» **What you should do**
Which lines in the data below contain the word "class"? Copy each of them.

» **Information given**
━━━━━━━━━━━━━━━━━━━━

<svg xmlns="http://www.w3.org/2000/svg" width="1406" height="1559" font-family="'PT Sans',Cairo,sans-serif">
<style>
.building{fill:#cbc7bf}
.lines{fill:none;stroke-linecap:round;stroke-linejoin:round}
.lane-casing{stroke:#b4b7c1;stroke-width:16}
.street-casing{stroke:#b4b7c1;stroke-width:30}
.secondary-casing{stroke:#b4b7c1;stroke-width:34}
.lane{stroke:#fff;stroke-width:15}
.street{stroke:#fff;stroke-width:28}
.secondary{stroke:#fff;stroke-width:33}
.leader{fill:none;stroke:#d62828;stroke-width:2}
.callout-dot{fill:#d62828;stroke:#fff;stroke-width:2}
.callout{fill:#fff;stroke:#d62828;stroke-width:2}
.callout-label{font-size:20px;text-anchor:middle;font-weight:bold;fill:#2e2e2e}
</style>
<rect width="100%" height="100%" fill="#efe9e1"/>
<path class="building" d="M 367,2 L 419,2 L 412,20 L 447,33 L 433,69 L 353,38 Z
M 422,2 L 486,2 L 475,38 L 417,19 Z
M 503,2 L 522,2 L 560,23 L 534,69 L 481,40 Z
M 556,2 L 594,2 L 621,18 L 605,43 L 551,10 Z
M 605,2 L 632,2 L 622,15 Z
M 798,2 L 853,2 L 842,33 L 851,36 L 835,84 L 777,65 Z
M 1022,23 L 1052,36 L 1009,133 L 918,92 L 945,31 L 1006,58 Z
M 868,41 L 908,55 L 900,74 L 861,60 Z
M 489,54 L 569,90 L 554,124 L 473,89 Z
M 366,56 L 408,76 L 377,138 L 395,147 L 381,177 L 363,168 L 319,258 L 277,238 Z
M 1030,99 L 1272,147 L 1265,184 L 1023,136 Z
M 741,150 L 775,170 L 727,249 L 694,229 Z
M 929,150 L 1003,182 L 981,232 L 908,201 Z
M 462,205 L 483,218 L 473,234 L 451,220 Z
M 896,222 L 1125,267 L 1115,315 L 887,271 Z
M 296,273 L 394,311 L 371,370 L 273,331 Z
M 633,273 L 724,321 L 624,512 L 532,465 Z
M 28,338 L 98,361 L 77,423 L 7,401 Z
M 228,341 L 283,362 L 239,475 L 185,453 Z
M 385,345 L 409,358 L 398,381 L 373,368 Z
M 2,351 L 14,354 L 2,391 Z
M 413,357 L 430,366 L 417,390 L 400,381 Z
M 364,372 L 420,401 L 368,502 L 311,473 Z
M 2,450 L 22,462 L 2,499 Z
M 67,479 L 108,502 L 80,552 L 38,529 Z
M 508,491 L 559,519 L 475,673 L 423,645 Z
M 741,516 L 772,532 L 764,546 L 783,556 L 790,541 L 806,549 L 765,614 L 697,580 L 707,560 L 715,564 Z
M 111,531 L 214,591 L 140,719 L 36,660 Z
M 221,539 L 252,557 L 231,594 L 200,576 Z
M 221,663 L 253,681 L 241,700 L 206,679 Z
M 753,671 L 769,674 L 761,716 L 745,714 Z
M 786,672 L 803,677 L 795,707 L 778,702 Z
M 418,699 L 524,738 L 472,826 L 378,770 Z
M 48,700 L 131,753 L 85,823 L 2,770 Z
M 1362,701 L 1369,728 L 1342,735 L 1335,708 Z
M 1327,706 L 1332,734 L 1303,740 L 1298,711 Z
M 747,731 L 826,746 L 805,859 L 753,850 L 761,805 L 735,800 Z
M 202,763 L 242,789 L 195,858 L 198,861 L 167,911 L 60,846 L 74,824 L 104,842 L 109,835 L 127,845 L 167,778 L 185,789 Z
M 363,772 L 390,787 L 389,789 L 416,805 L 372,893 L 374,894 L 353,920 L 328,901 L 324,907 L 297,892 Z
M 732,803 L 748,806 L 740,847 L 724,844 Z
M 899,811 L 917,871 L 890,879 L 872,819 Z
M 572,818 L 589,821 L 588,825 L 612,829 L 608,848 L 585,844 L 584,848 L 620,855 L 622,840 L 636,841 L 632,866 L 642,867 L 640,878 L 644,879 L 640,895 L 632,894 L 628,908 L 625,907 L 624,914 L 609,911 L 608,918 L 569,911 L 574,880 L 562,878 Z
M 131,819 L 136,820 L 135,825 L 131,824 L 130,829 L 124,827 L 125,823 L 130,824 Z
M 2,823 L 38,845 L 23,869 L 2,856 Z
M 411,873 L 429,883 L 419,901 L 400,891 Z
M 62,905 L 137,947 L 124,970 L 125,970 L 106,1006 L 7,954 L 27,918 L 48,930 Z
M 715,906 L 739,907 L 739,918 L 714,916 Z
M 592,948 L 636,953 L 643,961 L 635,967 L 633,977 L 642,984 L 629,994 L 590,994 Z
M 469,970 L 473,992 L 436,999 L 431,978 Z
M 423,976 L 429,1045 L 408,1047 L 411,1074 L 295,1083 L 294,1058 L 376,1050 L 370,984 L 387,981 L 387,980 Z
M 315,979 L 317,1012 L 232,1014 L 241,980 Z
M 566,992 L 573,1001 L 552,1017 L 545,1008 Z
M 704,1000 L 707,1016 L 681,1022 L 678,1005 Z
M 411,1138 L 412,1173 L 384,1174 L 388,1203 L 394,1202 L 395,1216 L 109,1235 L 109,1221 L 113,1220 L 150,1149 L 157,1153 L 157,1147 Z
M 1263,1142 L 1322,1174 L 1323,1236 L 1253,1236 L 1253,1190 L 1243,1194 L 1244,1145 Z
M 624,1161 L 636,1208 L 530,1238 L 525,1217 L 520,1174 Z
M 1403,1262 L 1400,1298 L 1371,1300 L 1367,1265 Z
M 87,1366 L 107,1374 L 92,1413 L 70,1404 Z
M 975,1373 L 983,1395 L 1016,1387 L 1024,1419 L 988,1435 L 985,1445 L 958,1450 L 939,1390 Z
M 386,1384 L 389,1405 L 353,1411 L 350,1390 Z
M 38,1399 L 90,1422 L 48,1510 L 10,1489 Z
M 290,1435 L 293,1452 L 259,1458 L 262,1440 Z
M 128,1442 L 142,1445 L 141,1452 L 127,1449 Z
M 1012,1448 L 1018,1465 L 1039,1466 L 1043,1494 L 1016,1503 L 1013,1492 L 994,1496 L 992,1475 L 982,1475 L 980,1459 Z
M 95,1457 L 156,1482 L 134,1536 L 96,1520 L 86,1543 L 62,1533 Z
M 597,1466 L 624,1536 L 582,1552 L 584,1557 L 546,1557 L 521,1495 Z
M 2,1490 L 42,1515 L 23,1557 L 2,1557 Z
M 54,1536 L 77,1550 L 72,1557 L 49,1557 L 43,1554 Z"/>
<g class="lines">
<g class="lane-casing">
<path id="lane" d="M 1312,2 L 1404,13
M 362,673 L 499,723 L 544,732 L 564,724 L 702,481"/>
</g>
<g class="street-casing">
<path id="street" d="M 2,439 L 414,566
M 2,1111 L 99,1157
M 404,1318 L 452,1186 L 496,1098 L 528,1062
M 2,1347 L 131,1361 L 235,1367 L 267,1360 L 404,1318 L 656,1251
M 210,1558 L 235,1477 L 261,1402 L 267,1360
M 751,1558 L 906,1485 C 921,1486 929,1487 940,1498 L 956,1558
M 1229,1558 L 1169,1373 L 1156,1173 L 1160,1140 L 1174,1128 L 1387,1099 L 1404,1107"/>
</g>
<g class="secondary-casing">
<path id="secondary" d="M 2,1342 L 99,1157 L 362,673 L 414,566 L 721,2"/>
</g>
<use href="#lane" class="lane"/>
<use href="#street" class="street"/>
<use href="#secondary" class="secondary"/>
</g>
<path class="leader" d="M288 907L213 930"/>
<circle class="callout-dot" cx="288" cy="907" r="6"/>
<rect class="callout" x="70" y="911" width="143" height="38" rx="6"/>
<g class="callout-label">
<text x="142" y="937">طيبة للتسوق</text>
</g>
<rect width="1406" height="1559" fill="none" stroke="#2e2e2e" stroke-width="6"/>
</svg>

━━━━━━━━━━━━━━━━━━━━

» **Your solution**
<path class="building" d="M 367,2 L 419,2 L 412,20 L 447,33 L 433,69 L 353,38 Z
<g class="lines">
<g class="lane-casing">
<g class="street-casing">
<g class="secondary-casing">
<use href="#lane" class="lane"/>
<use href="#street" class="street"/>
<use href="#secondary" class="secondary"/>
<path class="leader" d="M288 907L213 930"/>
<circle class="callout-dot" cx="288" cy="907" r="6"/>
<rect class="callout" x="70" y="911" width="143" height="38" rx="6"/>
<g class="callout-label">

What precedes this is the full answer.